Mediterranean Monster Cultures in the Early 1st Millennium BCE: The Marvelous Griffin Cauldrons

Why and how was a shared 'monster' culture created in the Mediterranean in the 1st millennium BCE? Taking its cue from recent methodological approaches (theories of materiality, visuality, and networks), this project focuses on the discursive and material manifestations of the monstrous as a quintessential dimension of the multiple flows of people, ideas, and objects across the Mediterranean. Responses to the monstrous and monsters as well as the determinants of these responses are at the forefront of my enquiry. This approach dictates an emphasis on both local cultures and their pan-mediterranean interconnections as constituents of a cultural koine that still eludes us mainly because of epistemological structures that until recently have emphasized the local and the particular.
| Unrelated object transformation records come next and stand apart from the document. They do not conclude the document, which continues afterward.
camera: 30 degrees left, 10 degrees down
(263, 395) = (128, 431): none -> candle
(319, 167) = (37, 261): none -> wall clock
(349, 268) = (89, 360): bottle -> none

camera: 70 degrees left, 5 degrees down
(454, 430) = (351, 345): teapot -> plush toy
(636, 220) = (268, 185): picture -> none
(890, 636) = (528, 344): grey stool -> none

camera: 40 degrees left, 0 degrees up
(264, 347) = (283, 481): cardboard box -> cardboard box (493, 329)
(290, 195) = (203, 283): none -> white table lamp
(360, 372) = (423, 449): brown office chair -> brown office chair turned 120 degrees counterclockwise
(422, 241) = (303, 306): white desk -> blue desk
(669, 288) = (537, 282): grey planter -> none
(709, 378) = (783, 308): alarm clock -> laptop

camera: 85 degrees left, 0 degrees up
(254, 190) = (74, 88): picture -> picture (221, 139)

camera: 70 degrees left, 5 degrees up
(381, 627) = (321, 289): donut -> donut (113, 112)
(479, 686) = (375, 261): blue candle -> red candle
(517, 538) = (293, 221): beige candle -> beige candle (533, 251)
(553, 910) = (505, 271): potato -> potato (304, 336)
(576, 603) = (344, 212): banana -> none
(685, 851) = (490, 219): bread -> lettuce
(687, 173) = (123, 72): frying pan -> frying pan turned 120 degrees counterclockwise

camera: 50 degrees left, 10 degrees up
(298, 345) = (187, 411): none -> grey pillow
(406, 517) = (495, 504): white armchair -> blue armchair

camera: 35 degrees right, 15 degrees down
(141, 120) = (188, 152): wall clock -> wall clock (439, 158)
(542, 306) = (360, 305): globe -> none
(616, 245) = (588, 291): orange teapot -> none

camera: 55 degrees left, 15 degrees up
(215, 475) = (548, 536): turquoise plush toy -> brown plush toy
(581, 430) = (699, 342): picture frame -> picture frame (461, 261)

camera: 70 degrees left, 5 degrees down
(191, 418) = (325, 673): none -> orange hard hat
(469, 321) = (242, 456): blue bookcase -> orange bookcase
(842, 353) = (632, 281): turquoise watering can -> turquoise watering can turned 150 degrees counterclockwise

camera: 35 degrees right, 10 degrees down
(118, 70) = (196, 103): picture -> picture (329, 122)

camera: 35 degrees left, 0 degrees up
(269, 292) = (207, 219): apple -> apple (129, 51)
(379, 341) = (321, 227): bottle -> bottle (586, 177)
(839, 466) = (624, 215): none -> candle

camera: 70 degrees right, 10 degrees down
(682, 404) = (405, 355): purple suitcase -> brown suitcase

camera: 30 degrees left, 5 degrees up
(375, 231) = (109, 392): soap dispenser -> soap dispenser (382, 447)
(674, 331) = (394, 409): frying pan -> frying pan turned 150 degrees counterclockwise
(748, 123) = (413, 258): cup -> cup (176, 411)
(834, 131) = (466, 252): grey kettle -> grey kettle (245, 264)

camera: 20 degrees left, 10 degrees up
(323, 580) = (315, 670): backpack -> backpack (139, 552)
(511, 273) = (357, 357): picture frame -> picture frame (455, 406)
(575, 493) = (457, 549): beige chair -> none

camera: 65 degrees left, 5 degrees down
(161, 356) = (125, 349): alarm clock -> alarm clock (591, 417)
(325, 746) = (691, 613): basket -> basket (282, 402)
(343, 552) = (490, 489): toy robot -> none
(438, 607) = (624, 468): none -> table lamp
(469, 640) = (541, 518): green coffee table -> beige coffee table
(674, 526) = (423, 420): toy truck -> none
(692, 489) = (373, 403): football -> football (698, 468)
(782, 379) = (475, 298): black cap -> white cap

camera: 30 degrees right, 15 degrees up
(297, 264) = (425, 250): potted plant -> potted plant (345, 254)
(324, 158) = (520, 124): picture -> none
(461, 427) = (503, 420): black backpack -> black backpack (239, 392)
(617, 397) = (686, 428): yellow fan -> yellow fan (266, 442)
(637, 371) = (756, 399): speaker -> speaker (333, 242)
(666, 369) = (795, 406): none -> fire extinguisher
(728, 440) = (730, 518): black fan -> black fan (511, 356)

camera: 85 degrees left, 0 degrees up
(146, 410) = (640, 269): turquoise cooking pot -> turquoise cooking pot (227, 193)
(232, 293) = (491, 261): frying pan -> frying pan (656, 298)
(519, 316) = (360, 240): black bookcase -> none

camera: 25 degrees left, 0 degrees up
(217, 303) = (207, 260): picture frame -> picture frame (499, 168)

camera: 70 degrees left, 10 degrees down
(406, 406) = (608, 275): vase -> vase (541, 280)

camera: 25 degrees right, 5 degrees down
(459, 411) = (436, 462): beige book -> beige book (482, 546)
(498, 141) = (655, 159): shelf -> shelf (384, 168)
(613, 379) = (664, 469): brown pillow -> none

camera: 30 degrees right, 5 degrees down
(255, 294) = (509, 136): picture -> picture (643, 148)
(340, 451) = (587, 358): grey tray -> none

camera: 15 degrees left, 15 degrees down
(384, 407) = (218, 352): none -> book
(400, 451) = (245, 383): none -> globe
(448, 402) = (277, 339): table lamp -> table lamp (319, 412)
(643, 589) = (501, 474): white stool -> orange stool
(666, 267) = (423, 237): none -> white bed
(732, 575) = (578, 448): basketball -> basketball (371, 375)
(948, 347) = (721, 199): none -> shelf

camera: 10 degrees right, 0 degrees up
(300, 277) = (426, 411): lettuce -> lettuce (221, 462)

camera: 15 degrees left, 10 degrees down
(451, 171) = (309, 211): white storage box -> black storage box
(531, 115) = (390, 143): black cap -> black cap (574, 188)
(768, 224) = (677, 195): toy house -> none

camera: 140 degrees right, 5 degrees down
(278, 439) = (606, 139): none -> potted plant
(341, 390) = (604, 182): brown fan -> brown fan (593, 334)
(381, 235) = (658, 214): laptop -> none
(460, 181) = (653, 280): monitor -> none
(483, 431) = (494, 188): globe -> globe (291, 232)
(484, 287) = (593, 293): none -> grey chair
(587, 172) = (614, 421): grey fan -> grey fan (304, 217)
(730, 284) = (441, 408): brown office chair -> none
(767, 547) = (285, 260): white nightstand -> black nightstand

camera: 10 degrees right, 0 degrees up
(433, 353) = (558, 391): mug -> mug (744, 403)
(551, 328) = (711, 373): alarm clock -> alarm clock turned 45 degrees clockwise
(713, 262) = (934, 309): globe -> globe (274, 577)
As my case study, I focus on a panoptic overview of problems related to the production, circulation, and local reception of the griffin (or 'orientalizing') cauldron across a wide swath of the Mediterranean. Technologically intricate in terms of their materiality and visuality, griffin cauldrons ushered in radically new conceptions of the monstrous. Their unprecedented life-likeness warrants attention to the technologies of affect they embody. Moreover, issues of cognitive and physical accessibility are pivotal dimensions of consumption and interaction carefully manipulated by local elites geared on amplifying their claims to exclusive social status. It is imperative, therefore, to examine the social agency of these objects in terms of the intricate nexus of relations created by them. I propose to view this nexus as an interactive web that implicates networks of producers, patrons, brokers and consumers, on the one hand; and their ways of looking, understanding, or even contributing to the evolving materiality of these artifacts, on the other. In a series of articles and in a forthcoming study, the results of which will inform the contributions to this project, I argue that these phenomena are constitutive of a pan-mediterranean culture of wonder, rare experiences and the marvelous. It is indeed rewarding to view contexts, like elite burials in Cyprus, France, and Italy or sanctuaries in Greece, in terms of the overarching cultural dynamics of the Wunderkammer in Europe of the 16th and 17th centuries CE.